Madlock-Brown uses N3C to study social determinants of health as risk factors for COVID-19 outcomes. Although the database is enormous, Madlock-Brown says, “a ton of data” does not necessarily mean the information is of high quality. To minimize errors caused by data bias and to ensure data quality, Madlock-Brown recommends working with informaticians who are familiar with the data sources to understand how the information is tabulated and organized — a consideration even at smaller data warehouses.

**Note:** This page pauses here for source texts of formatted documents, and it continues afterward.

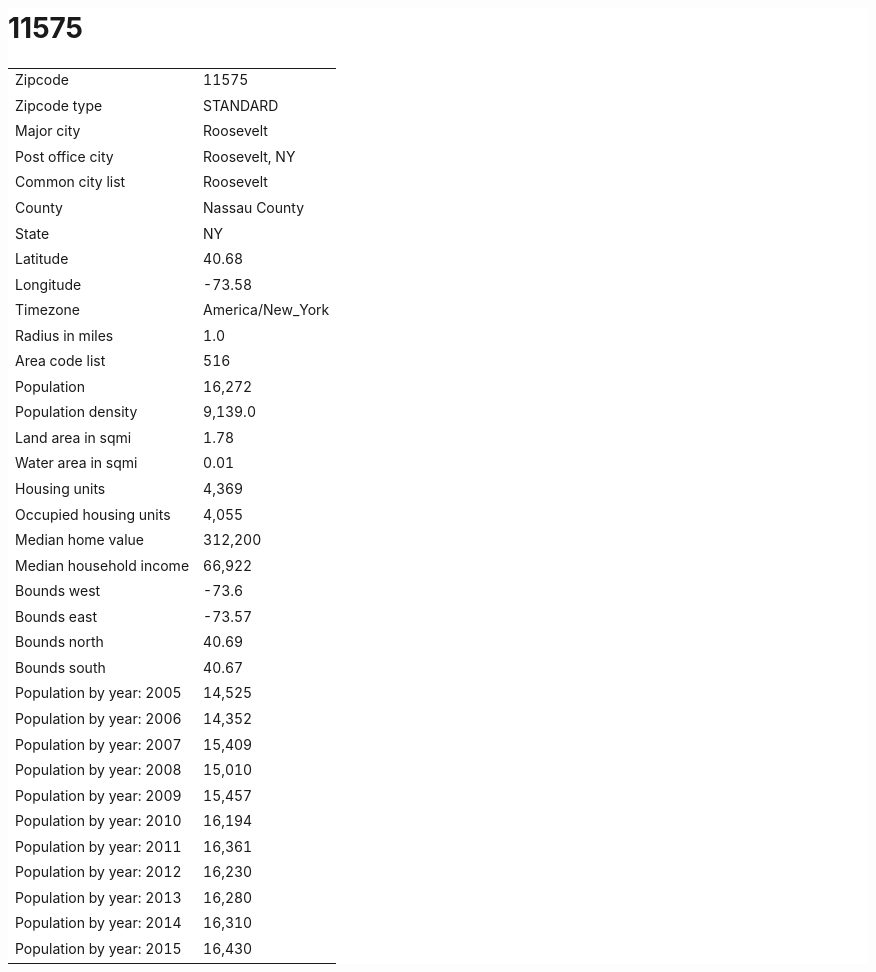 11575
=====
|||
|--|--|
|Zipcode|11575|
|Zipcode type|STANDARD|
|Major city|Roosevelt|
|Post office city|Roosevelt, NY|
|Common city list|Roosevelt|
|County|Nassau County|
|State|NY|
|Latitude|40.68|
|Longitude|-73.58|
|Timezone|America/New_York|
|Radius in miles|1.0|
|Area code list|516|
|Population|16,272|
|Population density|9,139.0|
|Land area in sqmi|1.78|
|Water area in sqmi|0.01|
|Housing units|4,369|
|Occupied housing units|4,055|
|Median home value|312,200|
|Median household income|66,922|
|Bounds west|-73.6|
|Bounds east|-73.57|
|Bounds north|40.69|
|Bounds south|40.67|
|Population by year: 2005|14,525|
|Population by year: 2006|14,352|
|Population by year: 2007|15,409|
|Population by year: 2008|15,010|
|Population by year: 2009|15,457|
|Population by year: 2010|16,194|
|Population by year: 2011|16,361|
|Population by year: 2012|16,230|
|Population by year: 2013|16,280|
|Population by year: 2014|16,310|
|Population by year: 2015|16,430|
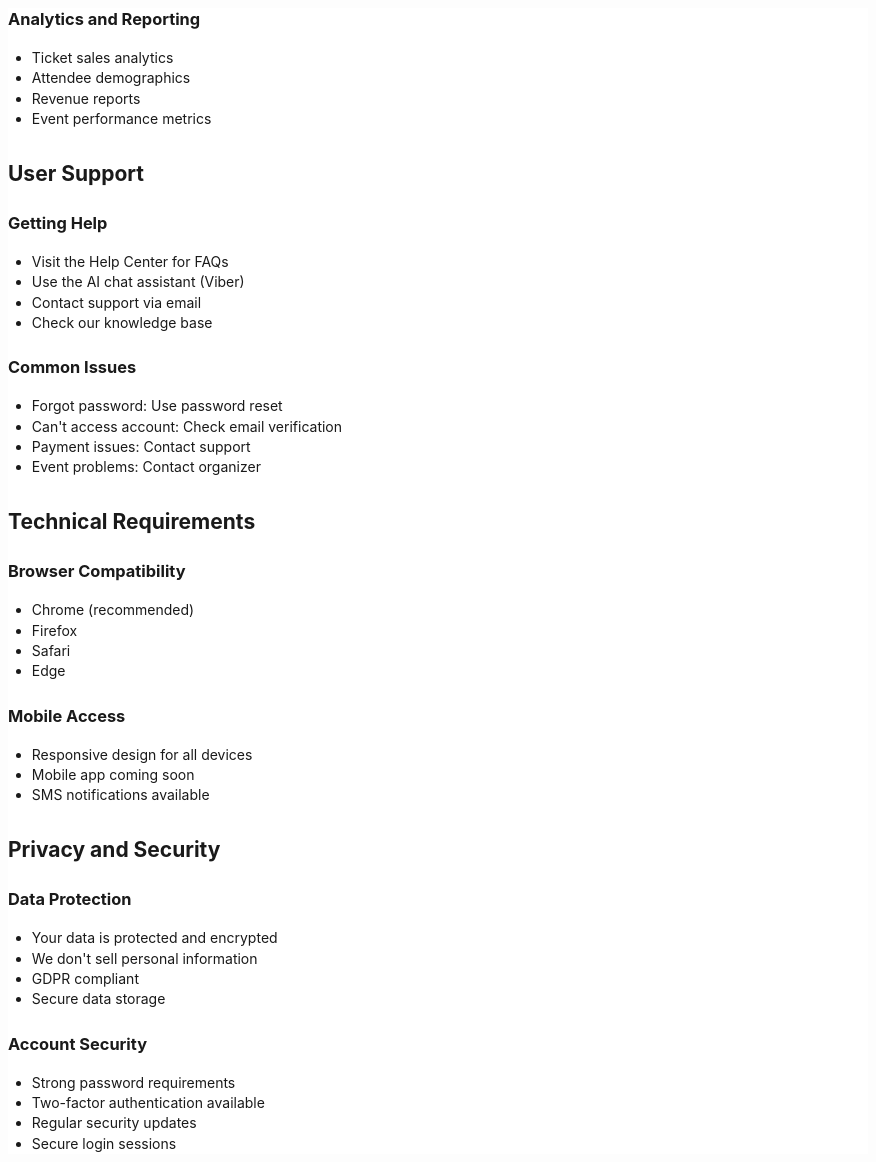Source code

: ### Analytics and Reporting

- Ticket sales analytics
- Attendee demographics
- Revenue reports
- Event performance metrics

## User Support

### Getting Help

- Visit the Help Center for FAQs
- Use the AI chat assistant (Viber)
- Contact support via email
- Check our knowledge base

### Common Issues

- Forgot password: Use password reset
- Can't access account: Check email verification
- Payment issues: Contact support
- Event problems: Contact organizer

## Technical Requirements

### Browser Compatibility

- Chrome (recommended)
- Firefox
- Safari
- Edge

### Mobile Access

- Responsive design for all devices
- Mobile app coming soon
- SMS notifications available

## Privacy and Security

### Data Protection

- Your data is protected and encrypted
- We don't sell personal information
- GDPR compliant
- Secure data storage

### Account Security

- Strong password requirements
- Two-factor authentication available
- Regular security updates
- Secure login sessions
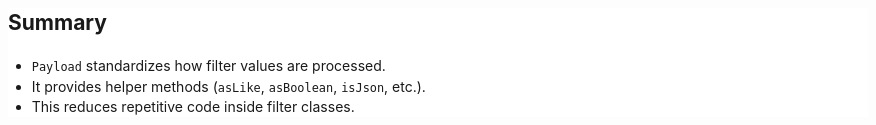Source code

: 
## Summary

-   `Payload` standardizes how filter values are processed.
-   It provides helper methods (`asLike`, `asBoolean`, `isJson`, etc.).
-   This reduces repetitive code inside filter classes.
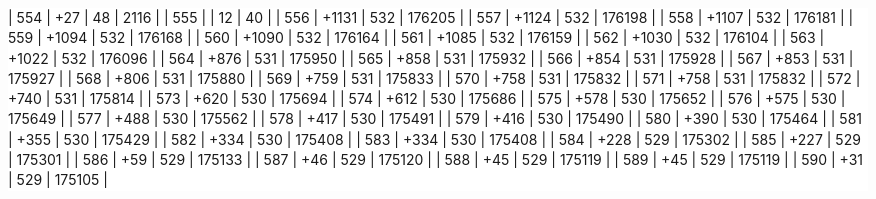 | 554 |   +27 |    48    |    2116 |
| 555 |       |    12    |      40 |
| 556 | +1131 |   532    |  176205 |
| 557 | +1124 |   532    |  176198 |
| 558 | +1107 |   532    |  176181 |
| 559 | +1094 |   532    |  176168 |
| 560 | +1090 |   532    |  176164 |
| 561 | +1085 |   532    |  176159 |
| 562 | +1030 |   532    |  176104 |
| 563 | +1022 |   532    |  176096 |
| 564 |  +876 |   531    |  175950 |
| 565 |  +858 |   531    |  175932 |
| 566 |  +854 |   531    |  175928 |
| 567 |  +853 |   531    |  175927 |
| 568 |  +806 |   531    |  175880 |
| 569 |  +759 |   531    |  175833 |
| 570 |  +758 |   531    |  175832 |
| 571 |  +758 |   531    |  175832 |
| 572 |  +740 |   531    |  175814 |
| 573 |  +620 |   530    |  175694 |
| 574 |  +612 |   530    |  175686 |
| 575 |  +578 |   530    |  175652 |
| 576 |  +575 |   530    |  175649 |
| 577 |  +488 |   530    |  175562 |
| 578 |  +417 |   530    |  175491 |
| 579 |  +416 |   530    |  175490 |
| 580 |  +390 |   530    |  175464 |
| 581 |  +355 |   530    |  175429 |
| 582 |  +334 |   530    |  175408 |
| 583 |  +334 |   530    |  175408 |
| 584 |  +228 |   529    |  175302 |
| 585 |  +227 |   529    |  175301 |
| 586 |   +59 |   529    |  175133 |
| 587 |   +46 |   529    |  175120 |
| 588 |   +45 |   529    |  175119 |
| 589 |   +45 |   529    |  175119 |
| 590 |   +31 |   529    |  175105 |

For example, Higgins points out that the diagnostic codes that describe a person’s condition can be surprisingly inaccurate. When studying ulcerative colitis, he included fields for prescriptions and treatment duration in his query to rule out similar conditions such as ischaemic or infectious colitis. “You have to have a really good sense of what you want,” he says. And researchers should check the results of a database query once they come back, Higgins adds. “It’s really helpful to have, say, 20 patients who should be in the results and another set who should not be on the list,” he says.

In a similar way to positive and negative controls in a bench experiment, these controls can help to refine a query to maximize the sensitivity and specificity of data analyses. “These are similar issues with all observational research,” Madlock-Brown says.

The advantage of collaborative data warehouses such as N3C, Madlock-Brown says, is that biologists can team up with informaticians and others to understand these caveats before they start — even if their home institutions don’t offer informatics support. “In that way, N3C is an equalizer,” she says. “As long as your institution can get a data-use agreement, you have access to these resources. I can’t think of another example in academia where you can access this much with no need to pay.”